*WORK ORDER*
Please convert every line in the listing below into a JSON list of strings, with one string per line and any blank lines left out.

Transcribed page contents:
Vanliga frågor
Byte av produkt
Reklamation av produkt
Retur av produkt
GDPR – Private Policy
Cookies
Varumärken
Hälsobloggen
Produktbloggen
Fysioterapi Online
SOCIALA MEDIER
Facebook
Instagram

*RESULT OF THIS TASK*
[
  "Vanliga frågor",
  "Byte av produkt",
  "Reklamation av produkt",
  "Retur av produkt",
  "GDPR – Private Policy",
  "Cookies",
  "Varumärken",
  "Hälsobloggen",
  "Produktbloggen",
  "Fysioterapi Online",
  "SOCIALA MEDIER",
  "Facebook",
  "Instagram"
]